Most folks will be relying on rechargeable AAA, AA, C and D batteries in one shape of form or another at some point.

THEY ARE NOT ALL CREATED EQUAL, and you can severely shorten the life of your rechargeable batteries by over- or under-charging them, by using the wrong size charger for the battery being used.

Here is a GREAT explanation on how to build a very simple solar battery charger, and how to properly charge different size batteries of different capacities:

http://www.reuk.co.uk/Solar-Battery-Charger-With-LM317T.htm


----------



## CapnJack (Jul 20, 2012)

Good post, thank you, Linc.


----------



## LincTex (Apr 1, 2011)

It is a really simple build, even for those with no electronics experience.

Here is the "printer friendly version":
http://www.reuk.co.uk/print.php?article=Solar-Battery-Charger-With-LM317T.htm

Solar Battery Charger With LM317T
Find out how to make a current controlled solar battery charger using an LM317T

A small solar panel makes an excellent battery charger for AA and AAA rechargeable batteries. Only a few components are required and construction is very simple making this a perfect first renewable energy project.

Rechargeable AA and AAA batteries have a voltage of around 1.2 Volts when fully charged. Therefore 2 in series gives a total of 2.4 Volts, 4 in series 4.8 Volts. Common solar panel output voltages are 3 Volts (for example the 3V 100ma solar panels (1) in the REUK Shop (2)), and 6 volts - perfect for charging 2 or 4 batteries respectively.

The Limitations of a Basic Solar Charger
Details on making the simplest kind of Solar Battery Charger (3) are available here. Unfortunately this set-up has one serious limitation - the solar panel has to be well matched to the batteries to be charged or the batteries may be overcharged. If you later decide to charge batteries with a different capacity, you would need to change the solar panel.

Current
Current is the most important factor in any battery charger. As long as the voltage of the solar panel is greater than the total fully charged voltage of the batteries, the batteries will be charged . If the current is too little, the batteries will charge very slowly. If the current is too high the batteries will be charged too fast, are at risk of being overcharged, may overheat, and have their usable lifetime reduced. Therefore the next development step is to make a current limited battery charger.

Safe Battery Charging Current
Since we are still making a simple solar charger it will not automatically turn off when the batteries are full. Therefore we need to keep the charging current low enough that it will not damage the batteries even when they are fully charged. A current of around 10% of battery capacity gives the right balance of charging speed and safety - for example, 2700mah AA rechargeable batteries (4) should be charged with a current of 10% of 2700 = 270ma. To charge the batteries faster a higher current could be used, but the chance of the batteries being overcharged would increase.
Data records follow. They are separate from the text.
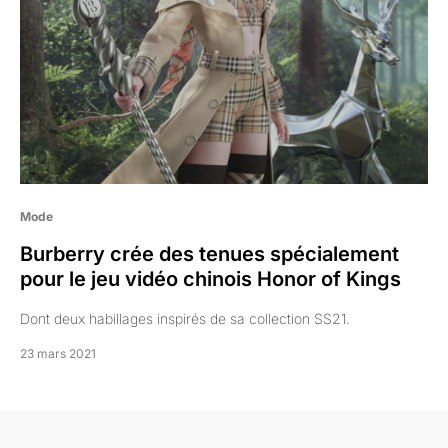
Mode
Burberry crée des tenues spécialement
pour le jeu vidéo chinois Honor of Kings
Dont deux habillages inspirés de sa collection SS21.
23 mars 2021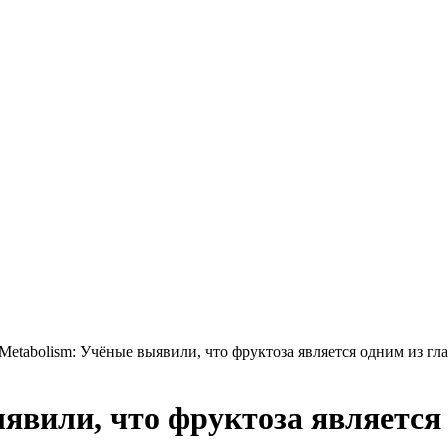
 Metabolism: Учёные выявили, что фруктоза является одним из г
ыявили, что фруктоза является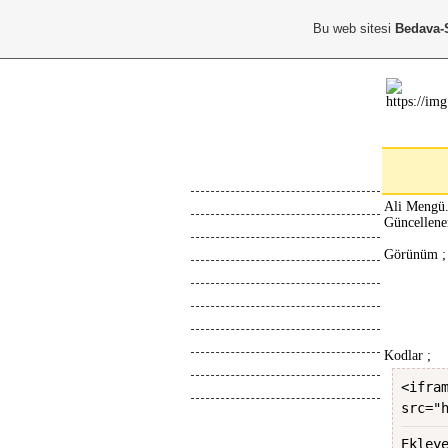
Bu web sitesi
Bedava-
Ana Menu
Anasayfa
Hakkimda
Ali Mengü.
Güncellene
Calismalarim
Kayıt Ol
Görünüm ;
Giris Yap
Abone Ol
Top Liste
Online İletisim
Kodlar ;
Z.Defteri
İletisim
<ifra
src="
Blog
Webmaster
Ekley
Limiting Current with an LM317T
The LM317T (5) is a voltage regulator chip. It can also be used with a suitable resistor (6) to regulate current. Full details on how this works are available here in our guide to using the LM317T with LED lighting (7).










The value of the resistor required is given by Ohm's Law (8) as 1.25V divided by the output current required. (The 1.25V is the regulated output from the LM317T's ADJ output.) The higher the input voltage and current, the more heat will be generated by the LM317T since the output current is fixed and the extra power has to go somewhere. The LM317T will cope with currents of up to 1.5 Amps and so will have no problem at all with small solar panels.
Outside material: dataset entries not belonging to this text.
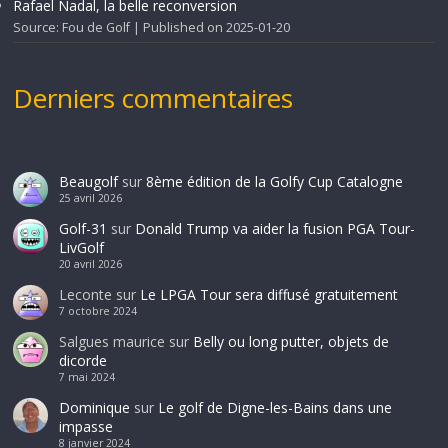
Rafael Nadal, la belle reconversion
Source: Fou de Golf
Published on 2025-01-20
Derniers commentaires
Beaugolf
sur
8ème édition de la Golfy Cup Catalogne
25 avril 2026
Golf-31
sur
Donald Trump va aider la fusion PGA Tour-
LivGolf
20 avril 2026
Leconte
sur
Le LPGA Tour sera diffusé gratuitement
7 octobre 2024
Salgues maurice
sur
Belly ou long putter, objets de
dicorde
7 mai 2024
Dominique
sur
Le golf de Digne-les-Bains dans une
impasse
8 janvier 2024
Choosing the Resistor for the LM317T Current Limiting Circuit
Resistors are only available in certain values - e.g. 5.6 Ohms and 6.8 Ohms, but not 6.2 Ohms. Below is a table of available resistor values together with the output current generated if each resistor is used in an LM317T current limiting circuit (R = resistance, I = current).

R (Ohms)	3.9 4.7 5.6 6.8 8.2 10 12 15 18 22 27 33
I (mA)	321 266 223 184 152 125	104.2	83.3	69.4	56.8	46.3	37.9

Therefore using the table above we can see that to charge 1000mah AAA rechargeable batteries (9) with a current of 100ma, a 12 Ohm resistor would be perfect. A 15 Ohm resistor would reduce the current and slow down charging, a 10 Ohm resistor would increase the current and speed up charging.

Example Solar Battery Charger with LM317T
In this example we will make a solar charger using a 6 Volt 250ma Solar Panel to charge four 800mah AAA batteries. The batteries can be put into a couple of 2 x AAA battery holders (10) and wired in series (link the positive output from one battery holder to the negative of the other).










This gives us 4 x 1.2 = 4.8 Volts with a capacity of 800mah - therefore we want a charging current of around 80ma. According to the table above, a 15 Ohm resistor gives a fixed current of 83.3 milliamps which will be perfect.
The power loss in the resistor is again given by Ohm's Law as I * I * R = 0.0833 * 0.0833 * 15 = 0.10 Watts, therefore we can safely use a standard 0.25 Watt 15 Ohm resistor.

For testing the circuit photographed below was built using prototyping breadboard (11). The circuit is connected between the positive output of the solar panel and the one free positive lead of the battery holders.










A digital multimeter (12) has been used to measure the actual current output by the circuit - in this case 84.1ma is a little higher than the expected 83.3ma since resistor values are not exact, and the ADJ voltage output from the LM317T is not exactly 1.25 Volts.

Complete Current Limited Solar Battery Charger Circuit










The negative lead from the solar panel should be connected to the free negative input of the battery holders. The positive lead from the solar panel is connected to the positive input of the current limiting circuit, and the output from that circuit connected to the free positive lead of the battery holders.

You now have an improved solar charger which will send a fixed amount of current (sunlight permitting) to the batteries. Charging from flat would take around 10 hours of sunlight in this worked example and you do not need to worry about overcharging your batteries.

A final enhancement would be to incorporate a simple battery status monitor (13) using a Zener diode (14) to light an LED when the battery voltage reaches the desired level.


----------



## Emerald (Jun 14, 2010)

Thanks for the refresher.. I used to repair electronics back in the 90's before it became cheaper to replace them than to repair them.
I probably have everything needed to build my own set up plus more.
Gonna have to get my kit out see what I can dig up.


----------